Have you ever worried incessantly about something small and then three months later looked back, wondered why, and thought, what a waste of all that worry? If not, you are lucky! But if you are like me, a worrier, and prone to fixating on smaller things that just don’t warrant all that energy and angst, an awe walk could well come in handy.
One holiday, after a particularly difficult period, I was taking a simple stroll along the beach, and stopped, looked out to sea, and just felt this simple sense of ‘awe’. It was almost as if all my worries melted away as I stared at this space that was greater than me. It wasn’t an emotion I had particularly focused on before. Yes, I remember visiting the Grand Canyon in my twenties and thinking ‘wow’, and the Colosseum in Rome and thinking ‘how’, but I’d not really stopped, absorbed, and pondered on these experiences.
Then recently I read a number of studies researching this fascinating emotion.
Awe can be invoked by things like nature, beauty, man-made wonders, or good will; for some it could be a piece of dance, art or music. Awe is something that can stop us from focusing (or even obsessing) on our personal concerns, by inspiring us and reminding us that we are part of something larger than ourselves.
Dr Dacher Keltner and Jonathan Haidt, pioneers in this area of research, define awe as an emotion “in the upper reaches of pleasure and on the boundary of fear,” and conclude, “Awe can transform people and reorient their lives, goals, and values. Awe-inducing events may be one of the fastest and most powerful methods of personal change and growth.” Further research shows that this experience of vastness expands our perception of time, increases patience, reduces stress levels and in turn leads to increased well-being and life-satisfaction.
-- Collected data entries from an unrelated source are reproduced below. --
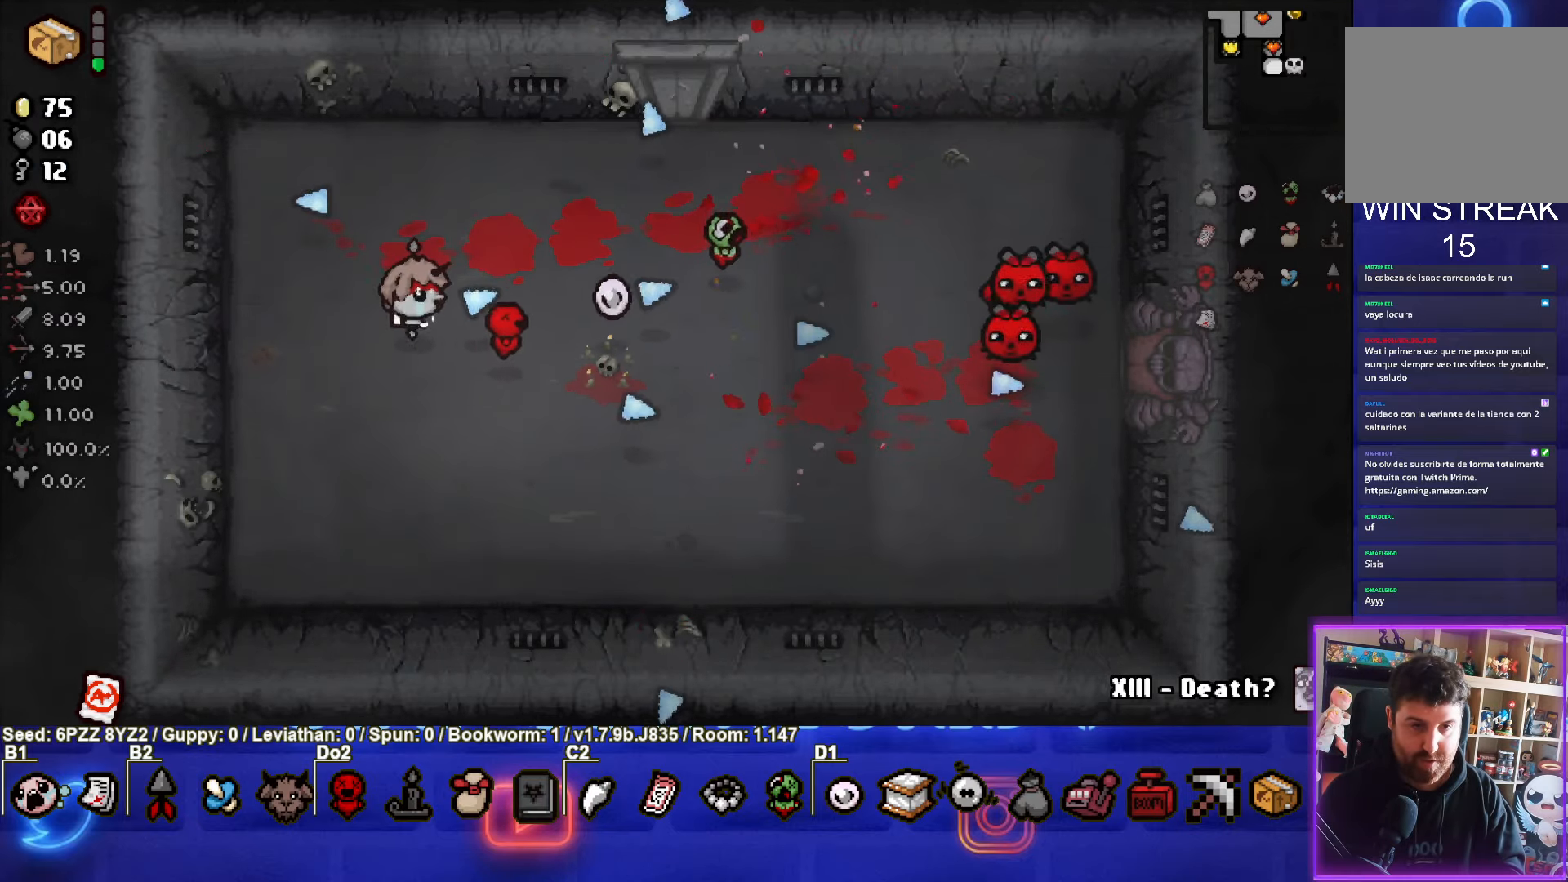
{"buttons": ["CIRCLE"], "left_stick": "up-right", "events": [[34, "left_stick", "up-right"]]}
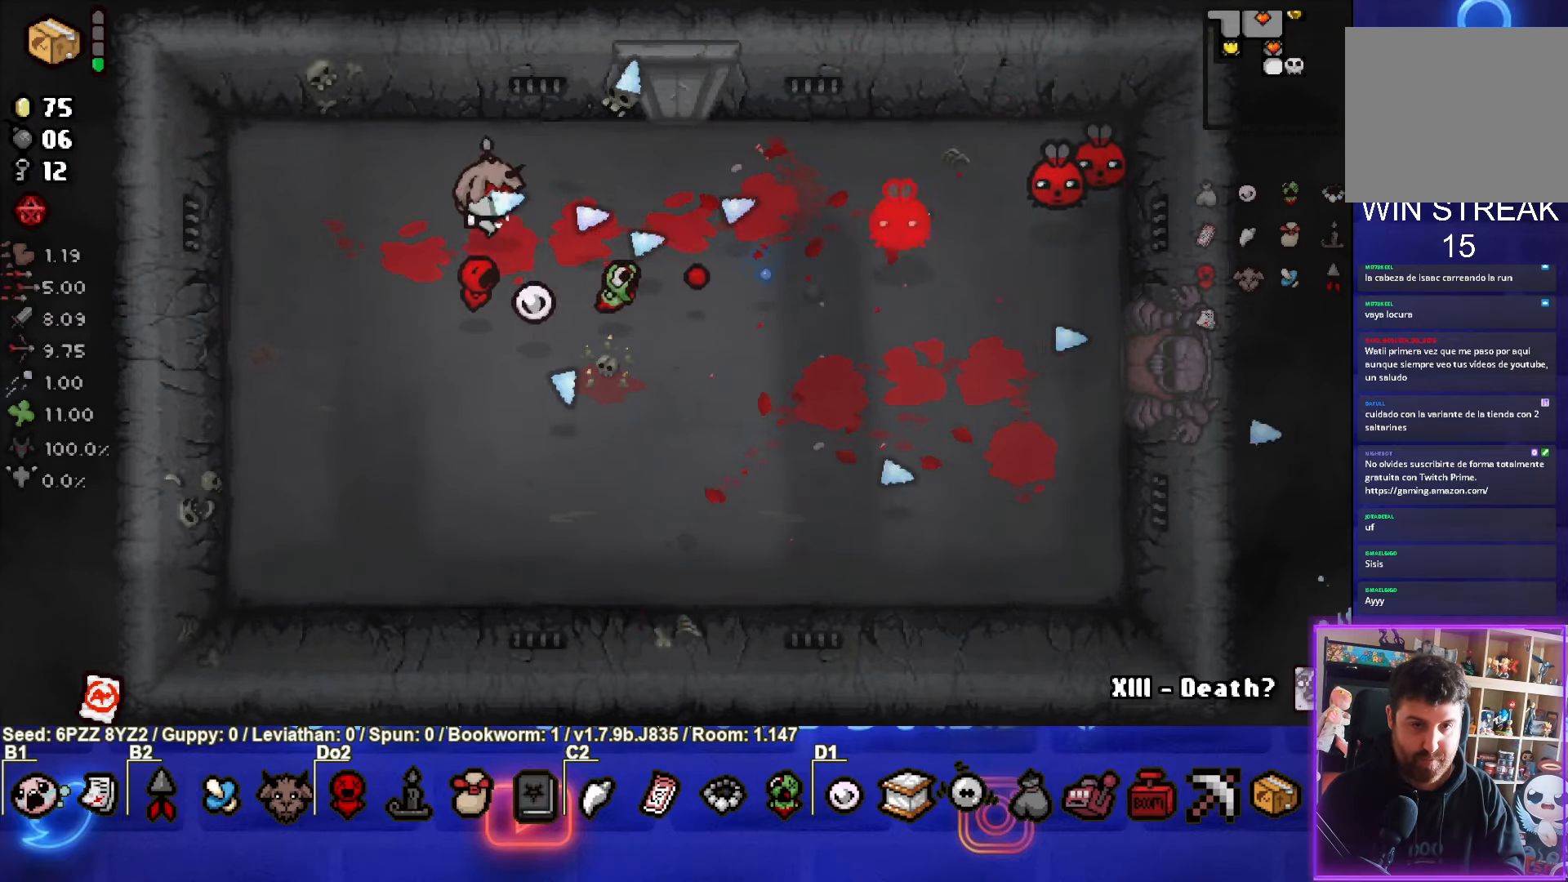
{"buttons": ["CIRCLE"], "left_stick": "center", "events": [[17, "left_stick", "up-left"], [234, "left_stick", "left"], [400, "left_stick", "center"]]}
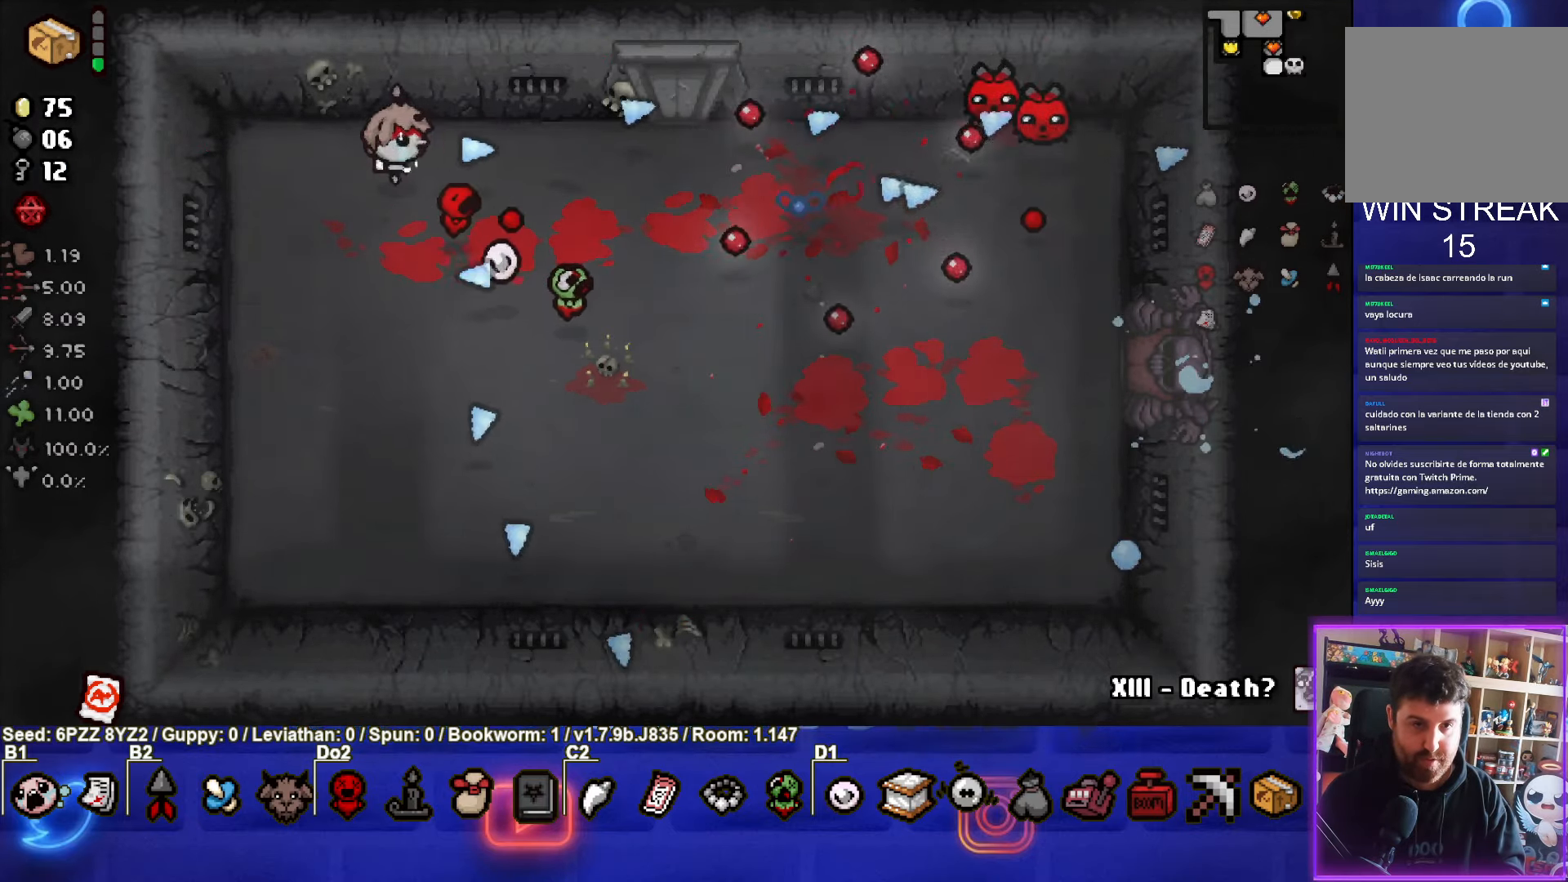
{"buttons": ["CIRCLE"], "left_stick": "left", "events": [[34, "left_stick", "left"], [300, "CIRCLE", "up"], [367, "CIRCLE", "down"]]}
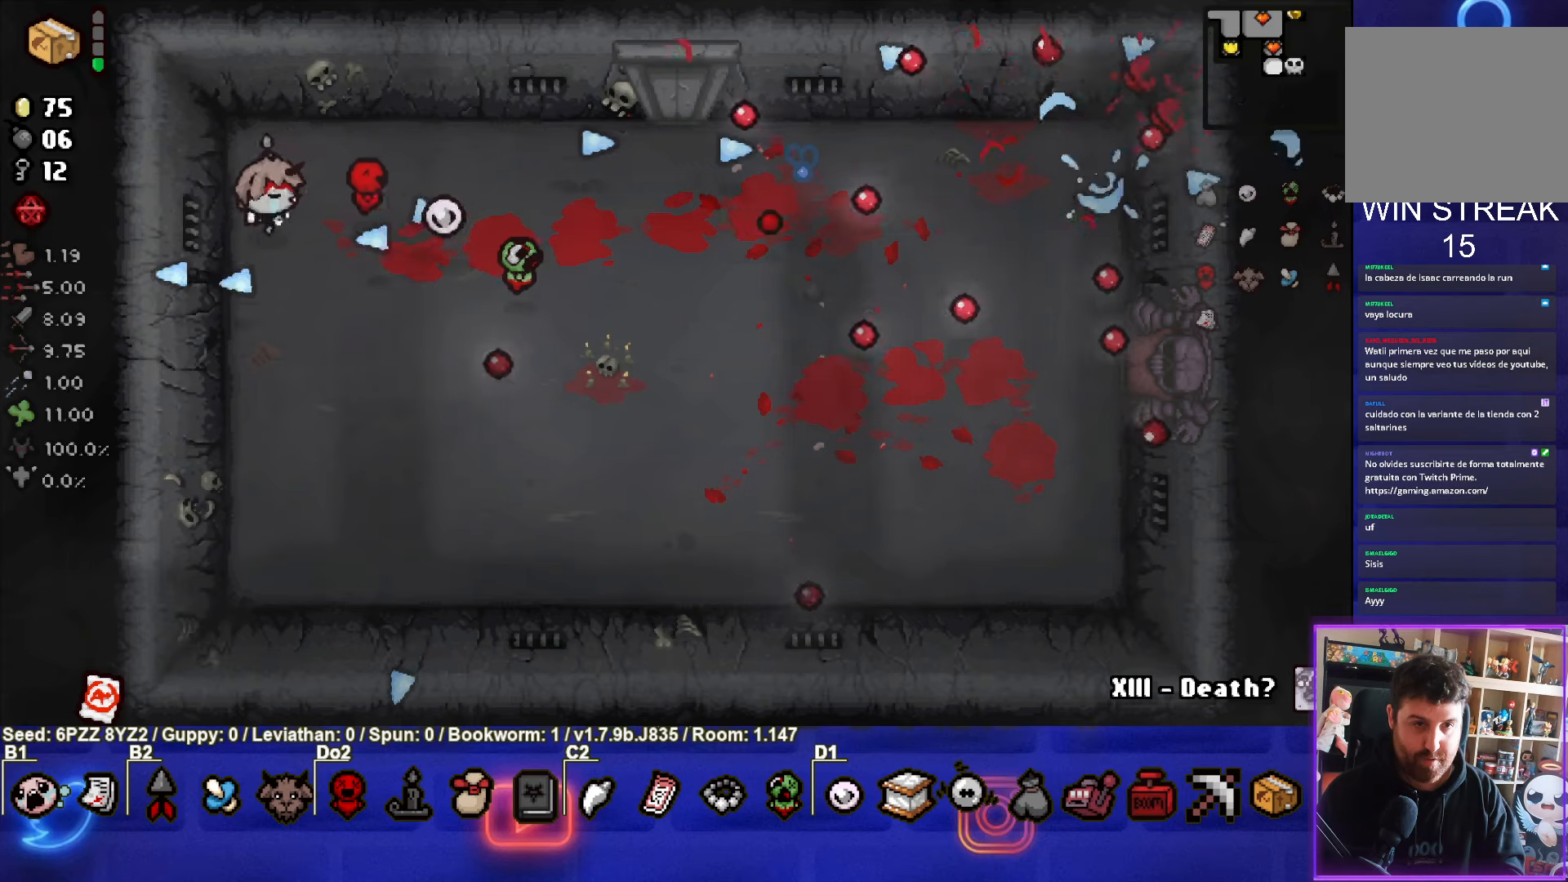
{"buttons": [], "left_stick": "down-left", "events": [[16, "left_stick", "center"], [33, "CIRCLE", "up"], [233, "left_stick", "down-right"], [483, "left_stick", "down-left"]]}
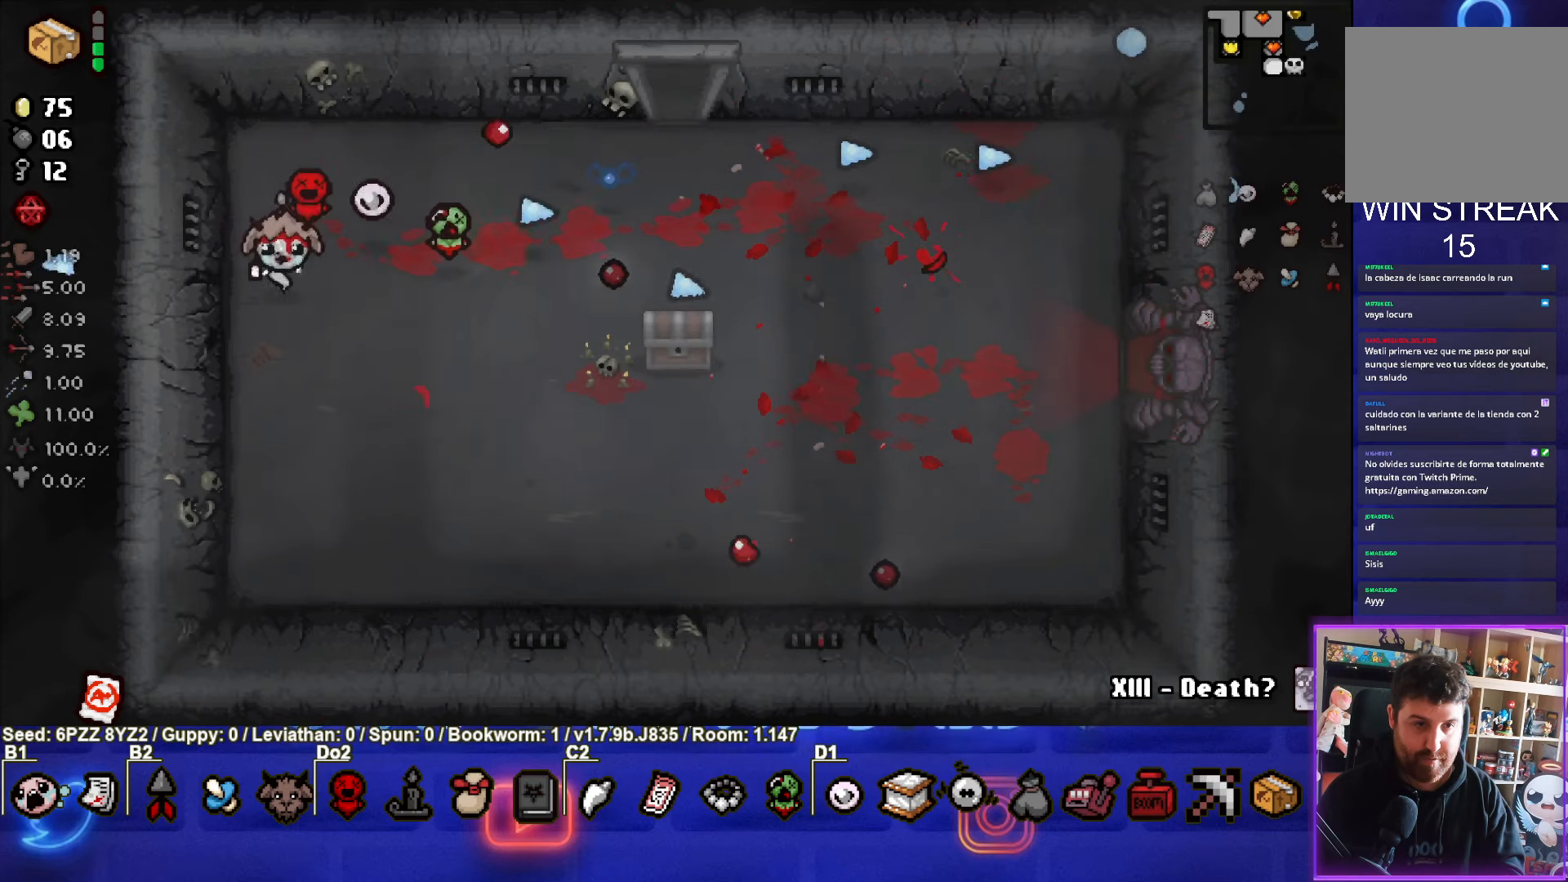
{"buttons": ["R1"], "left_stick": "center", "events": [[150, "left_stick", "down"], [333, "left_stick", "center"], [433, "R1", "down"]]}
Researcher, Melanie Rudd, suggests that people should evoke more feelings of awe in their lives by exposing themselves to nature, art, and music. “Put yourself in situations where you’re experiencing new things,” she says. If you can’t go for an awe walk, you could always create a sense of awe by visualising an awesome scene, re-living a memory, or reading a story. All of these approaches have been proven to have a positive affect. But if you can get out for your ‘awe walk’ please do; and remember to recall that magical sense of wonder.
Have an awe-some (in the true sense of the word) day!